JAKARTA: The synthetic drug supply in East and South-East Asia remains at “extreme” levels and is diversifying, according to a United Nations Office on Drugs and Crime (UNODC) report.
High volumes of methamphetamine continue to be produced and trafficked in and from the region, while the production of ketamine and other synthetic drugs has expanded, said the report.
UNODC’s report also confirmed an expansion and diversification of synthetic drug production and trafficking in the region, while trafficking routes had shifted significantly.
“Criminal groups from across the region also started moving and reconnecting after lengthy pandemic border closures, with late 2022 and early 2023 patterns starting to look similar to 2019,” said its regional representative for South-East Asia and the Pacific, Jeremy Douglas.
Transnational crime groups adapt and try to circumvent what governments do, and last year worked around Thai borders in the Golden Triangle as countries stepped up action to eradicate the trade of illicit drugs.
“They shipped through Laos and northern Thailand and pushed supply through central Myanmar to the Andaman Sea where it seems few were looking,” he said, Bernama reported.
According to the report, methamphetamine seizures in 2022 returned to pre-Covid-19 levels with nearly 151 tonnes seized, particularly in the lower Mekong sub-region.
Intensified law enforcement efforts in Yunnan, China, and along the Thai border with Myanmar resulted in a large drop in seizure levels in China and a slight decrease in Thailand, but led to an increase in the use of maritime routes by traffickers.

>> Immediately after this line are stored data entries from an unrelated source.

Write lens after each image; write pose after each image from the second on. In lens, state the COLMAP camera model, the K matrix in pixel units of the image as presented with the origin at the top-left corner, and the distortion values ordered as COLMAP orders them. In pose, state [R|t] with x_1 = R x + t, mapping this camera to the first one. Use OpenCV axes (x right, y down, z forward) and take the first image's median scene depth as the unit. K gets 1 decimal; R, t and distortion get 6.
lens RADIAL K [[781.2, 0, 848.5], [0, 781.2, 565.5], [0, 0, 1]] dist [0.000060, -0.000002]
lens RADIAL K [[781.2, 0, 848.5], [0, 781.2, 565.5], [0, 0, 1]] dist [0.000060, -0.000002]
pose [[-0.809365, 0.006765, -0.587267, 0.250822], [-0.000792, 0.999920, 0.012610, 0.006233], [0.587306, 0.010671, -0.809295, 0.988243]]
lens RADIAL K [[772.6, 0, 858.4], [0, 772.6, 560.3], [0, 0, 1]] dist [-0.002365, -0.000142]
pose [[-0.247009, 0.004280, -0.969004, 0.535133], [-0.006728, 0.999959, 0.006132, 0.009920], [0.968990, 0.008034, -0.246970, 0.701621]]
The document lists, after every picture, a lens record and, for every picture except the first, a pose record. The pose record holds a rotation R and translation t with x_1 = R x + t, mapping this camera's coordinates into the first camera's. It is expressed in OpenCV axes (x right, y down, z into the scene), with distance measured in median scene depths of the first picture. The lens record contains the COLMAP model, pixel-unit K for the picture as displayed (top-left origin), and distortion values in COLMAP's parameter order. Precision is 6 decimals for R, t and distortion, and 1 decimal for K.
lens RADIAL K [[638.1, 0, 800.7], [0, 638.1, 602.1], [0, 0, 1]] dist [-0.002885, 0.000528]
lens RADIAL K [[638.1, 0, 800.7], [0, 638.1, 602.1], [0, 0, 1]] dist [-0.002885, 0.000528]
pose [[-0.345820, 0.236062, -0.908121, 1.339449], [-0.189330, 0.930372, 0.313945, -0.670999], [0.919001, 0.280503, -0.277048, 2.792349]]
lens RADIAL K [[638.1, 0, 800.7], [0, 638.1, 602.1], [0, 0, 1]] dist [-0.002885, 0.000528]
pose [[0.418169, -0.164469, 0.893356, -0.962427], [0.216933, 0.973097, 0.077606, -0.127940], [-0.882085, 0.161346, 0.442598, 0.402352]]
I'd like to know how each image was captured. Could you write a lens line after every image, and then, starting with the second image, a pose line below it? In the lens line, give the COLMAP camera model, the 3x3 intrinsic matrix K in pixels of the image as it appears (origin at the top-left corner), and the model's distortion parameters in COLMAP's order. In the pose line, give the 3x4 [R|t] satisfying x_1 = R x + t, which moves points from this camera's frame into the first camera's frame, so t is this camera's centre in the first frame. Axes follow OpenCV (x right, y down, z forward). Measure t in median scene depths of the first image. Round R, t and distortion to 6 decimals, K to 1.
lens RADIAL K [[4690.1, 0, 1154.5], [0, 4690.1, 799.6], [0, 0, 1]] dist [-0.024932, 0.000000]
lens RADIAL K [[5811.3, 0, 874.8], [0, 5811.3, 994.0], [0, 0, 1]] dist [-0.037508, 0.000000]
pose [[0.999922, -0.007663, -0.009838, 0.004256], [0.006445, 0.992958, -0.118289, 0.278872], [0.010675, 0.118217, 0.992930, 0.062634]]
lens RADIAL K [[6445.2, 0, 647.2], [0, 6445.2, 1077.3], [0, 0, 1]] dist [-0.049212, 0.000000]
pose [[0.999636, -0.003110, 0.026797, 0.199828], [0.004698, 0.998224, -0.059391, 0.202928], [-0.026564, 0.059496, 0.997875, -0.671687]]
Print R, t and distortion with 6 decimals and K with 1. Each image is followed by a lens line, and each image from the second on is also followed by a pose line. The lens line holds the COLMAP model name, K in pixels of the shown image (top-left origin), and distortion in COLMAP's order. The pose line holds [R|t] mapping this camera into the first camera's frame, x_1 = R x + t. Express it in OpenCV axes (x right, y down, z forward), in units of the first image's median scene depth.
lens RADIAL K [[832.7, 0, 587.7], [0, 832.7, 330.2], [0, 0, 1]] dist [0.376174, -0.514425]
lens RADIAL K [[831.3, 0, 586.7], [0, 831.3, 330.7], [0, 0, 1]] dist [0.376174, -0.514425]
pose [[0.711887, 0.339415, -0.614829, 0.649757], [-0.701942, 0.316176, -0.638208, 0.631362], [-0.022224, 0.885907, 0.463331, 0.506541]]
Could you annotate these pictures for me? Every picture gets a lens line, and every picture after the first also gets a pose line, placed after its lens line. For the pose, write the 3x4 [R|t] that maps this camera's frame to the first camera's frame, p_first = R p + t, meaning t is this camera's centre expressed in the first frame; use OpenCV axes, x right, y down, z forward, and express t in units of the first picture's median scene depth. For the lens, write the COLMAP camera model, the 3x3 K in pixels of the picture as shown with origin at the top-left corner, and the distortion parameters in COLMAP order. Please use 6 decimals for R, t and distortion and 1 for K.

South Asia has also been further integrated into the South-East Asian market, with methamphetamine trafficked in high volumes from Myanmar into Bangladesh and rising frequency into northeast India.
Besides methamphetamine, the region seized a record 27.4 tonnes of ketamine in 2022, an increase of 167%, with all countries and territories in the region reporting an increase except Hong Kong, China.